A proposta da AGU mira em fraudes conhecidas como “fraudes associativas”, que envolvem cobranças feitas por entidades como sindicatos e associações, muitas vezes sem que o beneficiário sequer saiba da existência do suposto vínculo. Em vários casos, o desconto só é percebido meses depois, quando o prejuízo já se acumulou.
Para tentar resolver o problema sem judicialização em massa, o governo também quer autorização do STF para liberar recursos por meio de crédito extraordinário, fora do teto de gastos, nos anos de 2025 e 2026. Esses recursos seriam usados exclusivamente para pagar os ressarcimentos.

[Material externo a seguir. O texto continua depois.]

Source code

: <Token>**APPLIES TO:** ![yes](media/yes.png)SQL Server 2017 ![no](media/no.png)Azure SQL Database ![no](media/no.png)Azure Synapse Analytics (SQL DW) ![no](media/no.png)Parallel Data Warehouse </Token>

No pedido, a AGU argumenta que a devolução administrativa traria mais agilidade e segurança jurídica, além de proteger os cofres públicos da explosão de ações judiciais individuais. O governo sustenta ainda que, como os próprios órgãos de controle já identificaram as irregularidades, não faz sentido obrigar cada vítima a buscar reparação por conta própria na Justiça.
O relator é o ministro Dias Toffoli. Se o Supremo aceitar o pedido, a devolução dos valores passará a ser feita diretamente pelos órgãos do Executivo, com base em auditorias e relatórios técnicos. Isso deve reduzir o tempo de espera das vítimas e, ao mesmo tempo, aliviar a sobrecarga do Judiciário.